Harry and I both work downtown cue whichever song you prefer about "downtown" and meet up for lunch pretty much every day. Harry bikes from his firm over to my office building, which makes us sound fancy. There are many options for eating within the "skyway." For non-Minneapolis people, these are enclosed bridges that connect the buildings in the city so that when it's -20 degrees outside you don't die while walking from one building to the next. They are best pictured in the film Mighty Ducks, when the team is training with roller blades in the city. See what I'm talking about here.

Anyway, the point is we eat lunch together, and it's tasty. However, today as I'm about to get in the elevator to go back to work, Harry gets a nosebleed. Now, Harry gets a lot of nosebleeds, thanks to a broken nose from either his hockey days or a stupid trick he tried to do on his mission. I'm not sure which. So I'm not alarmed and give him my napkin, thinking it'll just be a few drops. I take the trash while Harry sits down and proceeds to freaking bleed. out.
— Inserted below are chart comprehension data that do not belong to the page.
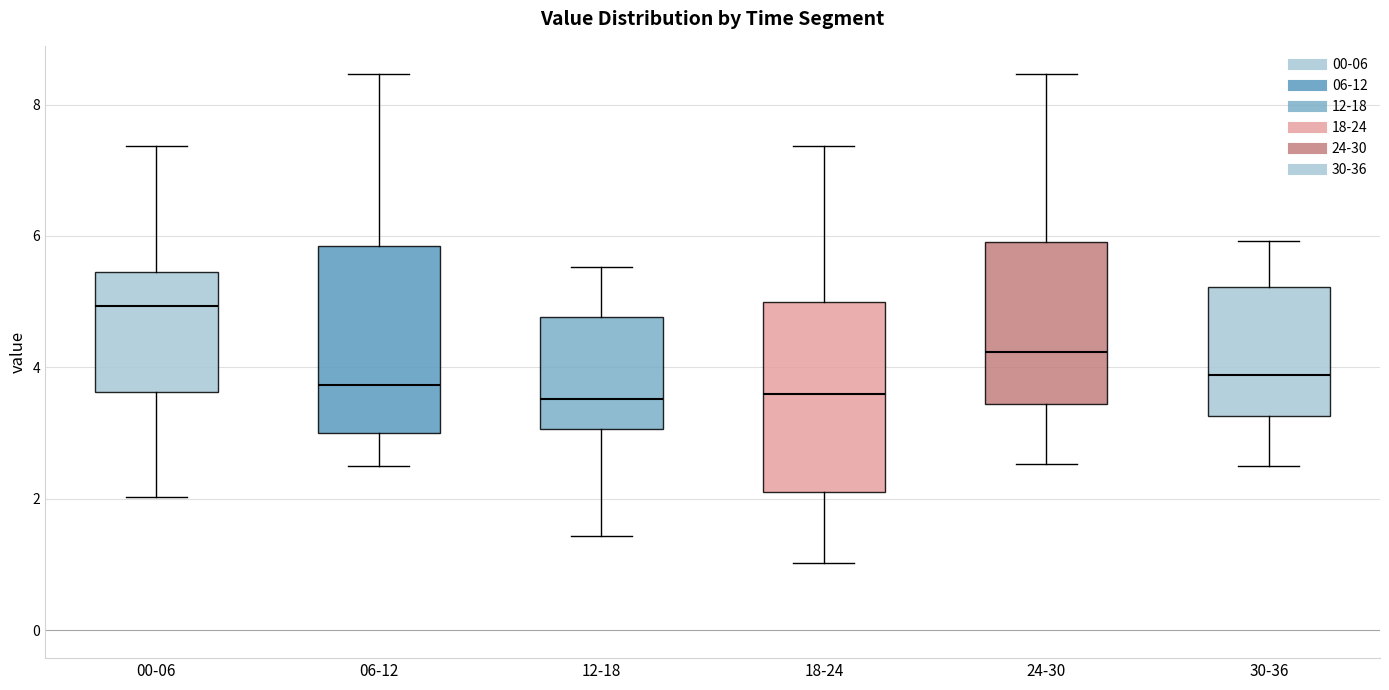

Reading left to right, transcribe this box plot: for each box, give where its median line is, the range the box spans, and where its two whiskers end, as read against the y-axis. The values are not printed on the chart, so give them approximately, as read against the axis.

00-06: median 5.0, box 3.6 to 5.4, whiskers 2.0 to 7.4
06-12: median 3.8, box 3.0 to 5.8, whiskers 2.6 to 8.4
12-18: median 3.6, box 3.0 to 4.8, whiskers 1.4 to 5.6
18-24: median 3.6, box 2.2 to 5.0, whiskers 1.0 to 7.4
24-30: median 4.2, box 3.4 to 6.0, whiskers 2.6 to 8.4
30-36: median 3.8, box 3.2 to 5.2, whiskers 2.6 to 6.0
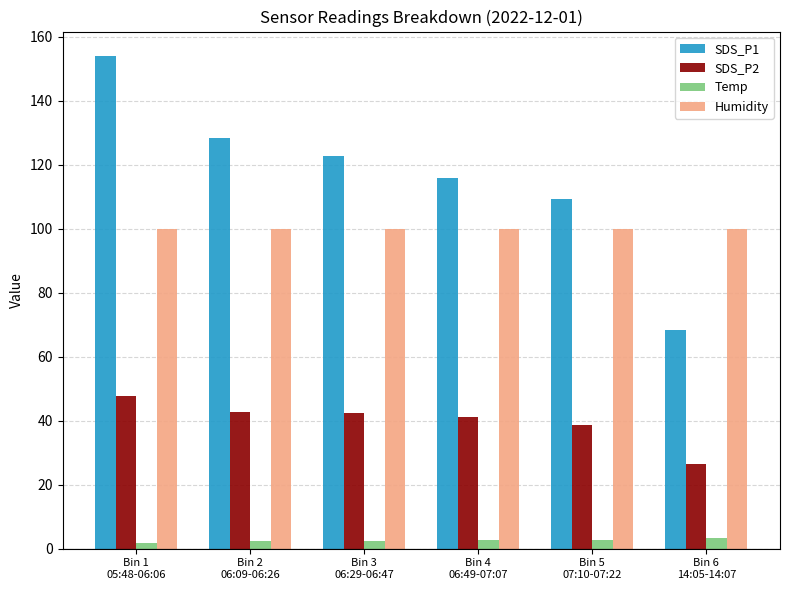

What is the sum of all Temp values?

15.2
I come back with another five napkins, and within 30 seconds each one has been stuffed up the nose and soaked through. I run to get another 8 napkins, same story. I sit with Harry, watching blood drip onto the tile floor in front of him and wonder if I'm about to watch my husband die. Another 15 napkins. Blood all down his front. Leaking between his fingers. As I start making plans to call the ambulance, one giant blood clot gag gag gag...i really did gag right there in my shiny office building spills out of his nose and the bleeding immediately stops. i'm gagging in real life now...gag.

Harry looks up from his mountain of bloody napkins which has more elevation than any geological formation in Minnesota and halfheartedly smiles, even though blood had started coming from his mouth as well. He looked like he had turned to cannibalism for lunch.

He lived. I lived. Needless to say I did not kiss him goodbye.

Image from our less bloody experience at the Twins MLB game.